De boerderij ging daarna een onzekere toekomst tegemoet. De opgerichte Stichting Hermans Dijkstra, die het gebouw had verworven, moest nu een plan maken voor restauratie en exploitatie.

In de jaren 1998-2002 werd de boerderij gerestaureerd en werd er in het kader van de Erfgoedlogies, een appartementsgebouw en beheerderwoning gebouwd. De boerderij kreeg in de schuur een restaurantgedeelte met een keuken.

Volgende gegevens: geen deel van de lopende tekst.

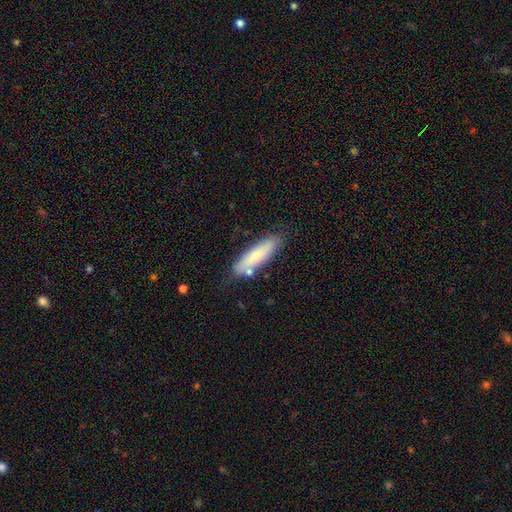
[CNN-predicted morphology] Smooth or featured? Predicted: smooth (p=0.74). How rounded? Predicted: cigar-shaped (p=0.63). Merging? Predicted: none (p=0.76).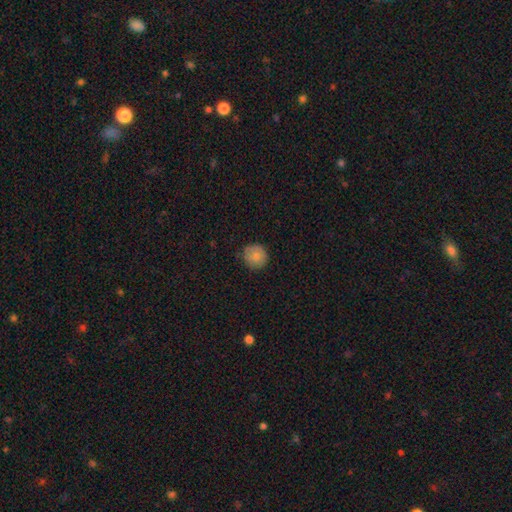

Het interieur werd in oude staat teruggebracht en de Stichting Hermans Dijkstra wenste een authentieke inrichting van voorhuis en schuur, zodat de boerderij behalve als restaurant, ook een beeld zou geven van de vroegere rijkdom van de Oldambtster landbouwers.

Na de restauratie

Nadat de boerderij in 2002 werd opgeleverd, hervatte de dorpsvereniging de openstelling op de monumentendag. De gerestaureerde boerderij bood wegens het feit dat het niet werd bewoond, een prachtige mogelijkheid om alle kamers te benutten en zo ontstonden de eerste plannen tot living history.

Wassen op de stoep, arbeiders in de schuur, het boerengezin en de meiden, elk jaar op monumentendag werd de groep groter, huurde men meer kleren en ging men zelf aan de slag om kleding te verzamelen. Werkkleding, klompen, mutsen, hoge hoeden en zwarte pakken, alles werd door mensen bij de boerderij afgeleverd om te gebruiken tijdens de open dagen.

De living history bij Boerderij Hermans Dijksta groeide uit tot een geweldig feest. We streven naar zoveel mogelijk authenticiteit, puur genieten, zonder patatkar en braadworst.